Un racconto dei legami familiari che molto spesso si reggono sull’ idea di essere legami di sangue. Ma non basta.
I rapporti umani vanno alimentati e supportati dall’amore, che è il motore del mondo, dall’ascolto, dal confronto, dallo scambio. Un classico della commedia all’italiana, approfondita con introspezioni psicologiche, monologhi e flussi di coscienza. Lo spunto di riflessione per un pubblico che ride ma riceve un insegnamento morale, tornando a casa con una riflessione.
Lello riesce a toccare le corde più profonde dell’anima, riuscendo quasi a far ridere e piangere a comando il pubblico. Le musiche che accompagnano la scena, dall’inizio alla fine della rappresentazione, finanche durante l’intervallo tra il primo e il secondo atto, una sorta di cantilena sdolcinata, rappresentano un elemento integrante dell’opera.
Un legame che si crea tra attore e spettatore.
Il dialogare con il pubblico, lo scendere in platea degli attori è una scelta voluta dal regista che intende così coinvolgere maggiormente i presenti in sala e abolire la quarta parete, avvicinando i paganti alle vicende umane dei personaggi in scena. Accorgimenti scendici ed effetti speciali chiudono il quadro: sono elementi che caratterizzano lo stile del regista, Luciano Melchionna.
Le musiche sono degli Stag: non soltanto un sottofondo, un accompagnamento strumentale, ma un’altra voce narrante che va a toccare l’emotività ancor più della parola.

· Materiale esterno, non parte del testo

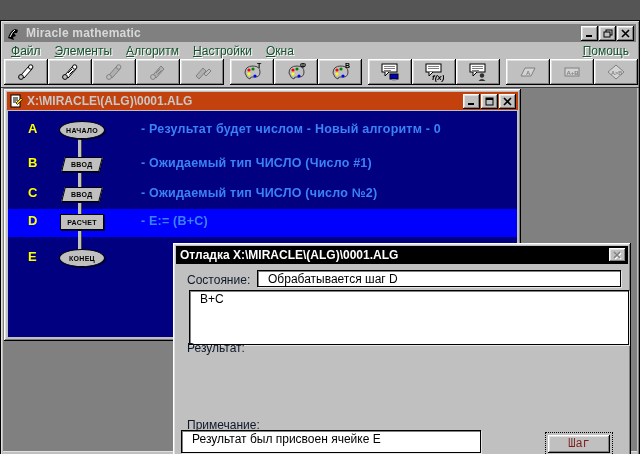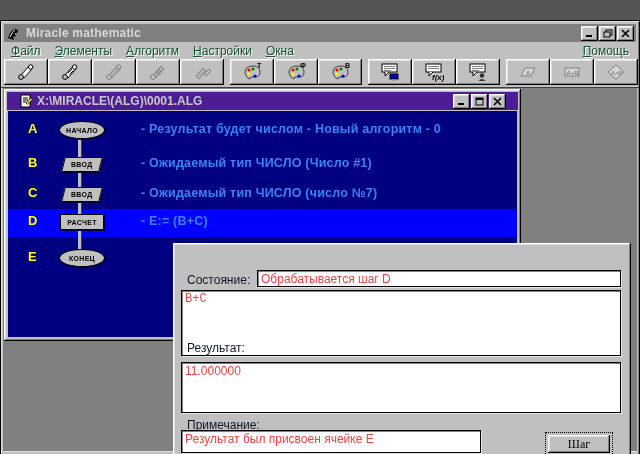--- a/index.html
+++ b/index.html
@@ -28,47 +28,47 @@
   .tbg{display:flex;margin-right:6px;}
   .tbg.big-gap{margin-left:22px;}
   .tb{width:44px;height:26px;}
   .tb svg{width:20px;height:20px;display:block;}
   .tb svg text{font-family:"Liberation Sans",sans-serif;}
   .mdi-sep{position:absolute;left:0;top:66px;right:0;height:1px;background:#404040;}
   
   .mdi{position:absolute;left:2px;top:67px;right:2px;height:363px;background:#808080;}
   
   .algwin{position:absolute;left:3px;top:68px;width:517px;height:252px;z-index:1;}
-  .algwin .titlebar2{position:absolute;left:3px;top:3px;right:3px;height:18px;background:#4c1d95;display:flex;align-items:center;padding:0 12px;}
+  .algwin .titlebar2{position:absolute;left:3px;top:3px;right:3px;height:18px;background:#c2410c;display:flex;align-items:center;padding:0 2px;}
   .titlebar2 .t-text{color:#c8c8c8;font-weight:bold;margin-left:4px;white-space:nowrap;overflow:hidden;}
   .alg-content{position:absolute;left:4px;top:22px;right:4px;bottom:4px;background:#000080;overflow:hidden;}
   .connector{position:absolute;left:70px;top:16px;width:3px;height:132px;background:#c0c0c0;border-right:1px solid #404040;z-index:1;}
   .hl-band{position:absolute;left:0;top:98px;width:100%;height:28px;background:#0000ff;z-index:0;}
   .frow{position:absolute;left:0;width:100%;height:26px;z-index:2;}
   .frow .letter{position:absolute;left:20px;top:4px;width:18px;color:#ffff00;font-weight:bold;font-size:13px;}
   .frow .desc{position:absolute;left:133px;top:5px;color:#3b82f6;font-weight:bold;font-size:12.5px;white-space:nowrap;letter-spacing:.2px;}
   .shape{position:absolute;top:4px;background:#c0c0c0;border:1px solid #000;box-shadow:1px 1px 0 #00003c;color:#000;font-size:7px;font-weight:bold;display:flex;align-items:center;justify-content:center;letter-spacing:.3px;}
   .shape.oval{left:51px;width:44px;height:16px;border-radius:50%/50%;}
   .shape.para{left:55px;width:36px;height:13px;top:6px;transform:skewX(-14deg);}
   .shape.para > span{transform:skewX(14deg);}
   .shape.rect{left:52px;width:42px;height:14px;top:5px;}
   
   .dialog{position:absolute;left:172px;top:222px;width:458px;height:227px;z-index:3;}
   .dialog .dtitle{position:absolute;left:3px;top:3px;right:3px;height:18px;background:#000;color:#fff;font-weight:bold;display:flex;align-items:center;padding:0 4px;box-sizing:border-box;}
   .dclose{position:absolute;right:2px;top:2px;width:17px;height:14px;}
   .dlabel{position:absolute;color:#0f172a;text-align:center;}
-  .dval{font-size:12px;color:#ef4444;padding:1px 3px;box-sizing:border-box;overflow:hidden;white-space:nowrap;}
+  .dval{font-size:12px;color:#000000;padding:1px 10px;box-sizing:border-box;overflow:hidden;white-space:nowrap;}
   .state-input{position:absolute;left:84px;top:27px;width:364px;height:17px;}
-  .expr-box{position:absolute;left:8px;top:47px;width:440px;height:66px;font-family:Liberation Mono, monospace;}
+  .expr-box{position:absolute;left:16px;top:47px;width:440px;height:55px;}
   .result-box{position:absolute;left:8px;top:119px;width:440px;height:51px;}
   .note-input{position:absolute;left:8px;top:187px;width:300px;height:23px;}
   .dlg-btn{position:absolute;height:24px;font-size:12px;font-family:"Liberation Sans",sans-serif;color:#000;}
   .btn-data{left:301px;top:192px;width:64px;}
   .step-wrap{position:absolute;left:372px;top:189px;border:1px dotted #000;padding:2px;background:#c0c0c0;}
-  .btn-step{width:62px;height:18px;font-size:12px;font-family:Liberation Serif, serif;color:#000000;}
+  .btn-step{width:62px;height:18px;font-size:12px;font-family:Liberation Mono, monospace;color:#7f1d1d;}
   
   .statusbar{position:absolute;left:2px;right:2px;top:430px;height:21px;background:#c0c0c0;border-top:1px solid #dfdfdf;z-index:2;}
   .status-panel{position:absolute;left:6px;right:6px;top:4px;bottom:3px;box-shadow:inset 1px 1px 0 #808080,inset -1px -1px 0 #fff;}
   .dialog, .algwin{font-size:12px;}
 </style>
 </head>
 <body>
 
 <div class="screen">
 
@@ -328,47 +328,55 @@
         <div class="shape para">
             <span>ВВОД</span>
           </div>
         <span class="desc">- Ожидаемый тип ЧИСЛО (Число #1)</span>
       </div>
       <div class="frow" style="top:70px">
         <span class="letter">C</span>
         <div class="shape para">
             <span>ВВОД</span>
           </div>
-        <span class="desc">- Ожидаемый тип ЧИСЛО (число №7)</span>
+        <span class="desc">- Ожидаемый тип ЧИСЛО (число №2)</span>
       </div>
       <div class="frow" style="top:98px">
         <span class="letter">D</span>
         <div class="shape rect">
             <span>РАСЧЕТ</span>
           </div>
         <span class="desc">- E:= (B+C)</span>
       </div>
       <div class="frow" style="top:134px">
         <span class="letter">E</span>
         <div class="shape oval">
             <span>КОНЕЦ</span>
           </div>
       </div>
     </div>
   </div>
 
   <div class="dialog raised">
+    <div class="dtitle">
+      <span>Отладка X:\MIRACLE\(ALG)\0001.ALG</span>
+      <button class="btn dclose">
+        <svg width="9" height="9" viewBox="0 0 9 9">
+            <path d="M2 2 L8 8 M8 2 L2 8" stroke="#fff" stroke-width="1.6"></path>
+            <path d="M1 1 L7 7 M7 1 L1 7" stroke="#808080" stroke-width="1.6"></path>
+          </svg>
+      </button>
+    </div>
 
     <span class="dlabel" style="left:14px;top:30px">Состояние:</span>
     <div class="field dval state-input">Обрабатывается шаг D</div>
 
     <div class="field dval expr-box">B+C</div>
 
     <span class="dlabel" style="left:14px;top:98px">Результат:</span>
-    <div class="field dval result-box">11.000000</div>
 
     <span class="dlabel" style="left:14px;top:175px">Примечание:</span>
     <div class="field dval note-input">Результат был присвоен ячейке E</div>
 
     <div class="step-wrap">
       <button class="btn btn-step">Шаг</button>
     </div>
   </div>
 
   <div class="statusbar">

Un po’ come nell’opera “Orfeo e Euridice” di Christoph Willibald Gluck, nella quale le furie, in particolar modo – che sono dissonanti dal resto del contesto – quando aprono le porte ad Orfeo diventano invece piene di armonia.
La scenografia è stata realizzata da Roberto Crea e nasce da un’intuizione del regista che ha pensato al tradizionale presepio napoletano all’interno di una campana di vetro. I costumi sono di Milla. La produzione è dell’Ente Teatro Cronaca Vesuvioteatro in collaborazione con Bon Voyage Produzioni e con il Festival Teatrale di Borgio Verezzi 2016.
Strepitoso il cast. I personaggi vivi e reali, con un buonasera iniziale si rivolgono direttamente al pubblico. L’intera vicenda appare svolgersi sotto gli occhi attenti del paese: in una mentalità piuttosto provinciale basata sul cosiddetto inciucio, lo sbirciare nelle case e nei “fattacci” degli altri. E’ come assistere ad uno spaccato familiare, a ciò che accade in una normale casa di un qualsiasi paese d’Italia.